Story by Jennifer Cameron
In Halifax there is a huge demand for machinists. These people are experts in the machining of various raw materials to create custom machined components from customer engineered drawings. According to Nova Scotia’s Department of Labour and Advanced Education, the number of employed machinists is up nearly nine per cent from the previous year and employers are projecting another 41 per cent growth in the next three years, not including additional opportunities for machinists associated with the 30 year Irving shipbuilding contract.
“Because of this shortage, we were all competing against one another. Companies were recruiting machinists from other companies but it wasn’t solving the problem,” said Ron Marks, president of Techtronics Machine Works Ltd.
The long-term solution was to recruit more students into NSCC’s machining program. Having worked with Greater Halifax Partnership’s SmartBusiness team on a number of growth strategies, from gaining ISO certification to accessing government programs to assisting in the acquisition of capital equipment, Techtronics Machine Works approached the Partnership for help with their labour issue.
Greater Halifax Partnership brokered a meeting at the request of three local machine shops, MacKenzie Atlantic Tool and Die, Advanced Precision, and Techtronics Machine Works Limited to discuss industry needs directly with NSCC and the Nova Scotia Department of Labour and Advanced Education. This led to the formation of the Machining Association of Nova Scotia (M.A.N.S.) and now 71 companies, including Irving Shipyard, come together as an industry and address issues collaboratively.

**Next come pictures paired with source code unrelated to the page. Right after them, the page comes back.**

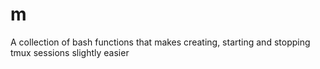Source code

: # m

A collection of bash functions that makes creating, starting and stopping tmux sessions slightly easier
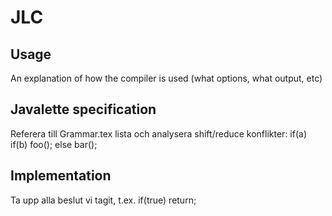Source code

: # JLC

## Usage
An explanation of how the compiler is used (what options, what
output, etc)

## Javalette specification
Referera till Grammar.tex
lista och analysera shift/reduce konflikter:
  if(a) if(b) foo(); else bar();

## Implementation
Ta upp alla beslut vi tagit, t.ex. if(true) return; 
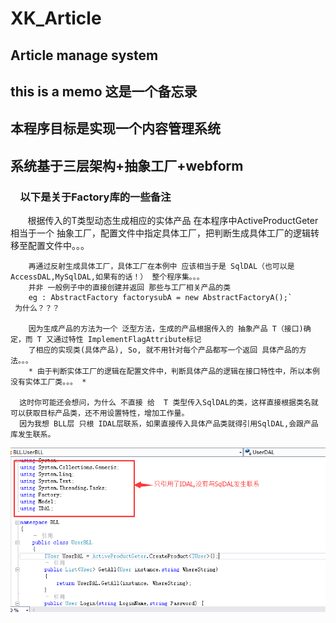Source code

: # XK_Article
##  Article manage system
##  this is a memo 这是一个备忘录
##          本程序目标是实现一个内容管理系统
##        系统基于三层架构+抽象工厂+webform
        
###     以下是关于Factory库的一些备注
        根据传入的T类型动态生成相应的实体产品
        在本程序中ActiveProductGeter相当于一个 抽象工厂，配置文件中指定具体工厂，把判断生成具体工厂的逻辑转移至配置文件中。。。
   
        再通过反射生成具体工厂，具体工厂在本例中 应该相当于是 SqlDAL（也可以是AccessDAL,MySqlDAL,如果有的话！） 整个程序集。。。  
        并非 一般例子中的直接创建并返回 那些与工厂相关产品的类  
        eg : AbstractFactory factorysubA = new AbstractFactoryA();`
     为什么？？？
    
        因为生成产品的方法为一个 泛型方法，生成的产品根据传入的 抽象产品 T（接口)确定，而 T 又通过特性 ImplementFlagAttribute标记  
        了相应的实现类(具体产品), So, 就不用针对每个产品都写一个返回 具体产品的方法。。。
        * 由于判断实体工厂的逻辑在配置文件中，判断具体产品的逻辑在接口特性中，所以本例没有实体工厂类。。。 *
        
      这时你可能还会想问，为什么 不直接 给  T 类型传入SqlDAL的类，这样直接根据类名就可以获取目标产品类，还不用设置特性，增加工作量。  
      因为我想 BLL层 只根 IDAL层联系，如果直接传入具体产品类就得引用SqlDAL,会跟产品库发生联系。
![image](http://github.com/WildChocolate/XK_Article/raw/master/ScreenShot/BLL&IDAL.png)
      
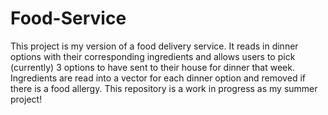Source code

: # Food-Service
This project is my version of a food delivery service. It reads in dinner options with their corresponding ingredients and allows users to pick (currently) 3 options to have sent to their house for dinner that week. Ingredients are read into a vector for each dinner option and removed if there is a food allergy. This repository is a work in progress as my summer project!
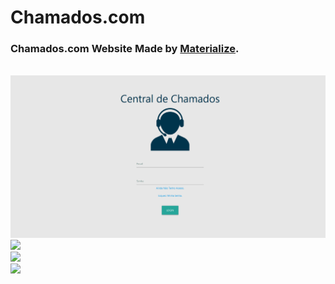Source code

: # Chamados.com
<h3>Chamados.com Website Made by <a href="https://materializecss.com/">Materialize</a>. </h3>
<br>
<img src="ImagesSite/loginpage.png"/>
<br>
<img src="ImageSite/cadchamado.png"/>
<br>
<img src="ImageSite/tabelachamado.png"/>
<br>
<img src="ImageSite/busca.png"/>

“For us, Greater Halifax Partnership was like the spoke at the hub of the wheel, helping us connect to the right people. Today, our industry is organized and we are directly contributing to the training of machinists that we will hire,” said Marks.
Training includes conventional hand-controlled machining and Computer Numerical Control (CNC) for more efficient machining of complex work. M.A.N.S. is pursuing a 3 phase approach with NSCC and the NS Department of Labour and Advanced Education; the first is to revise the machining apprenticeship curriculum (well underway); the second is to review NSCC’s curriculum with the third major thrust being the reinstatement of a machining program in metro Halifax to ensure there are graduates to meet current and projected industry needs.
With 28 employees and looking to hire more, Techtronics Machine Works Ltd. specializes in precise machining for prototyping, production work and customized jobs for the marine, aerospace, defence, and communications industries. Between 2006 and 2012, the shop has pursued an aggressive growth strategy, having invested $2 million in machinery and to expand its manufacturing facility to 9,000 sq.ft.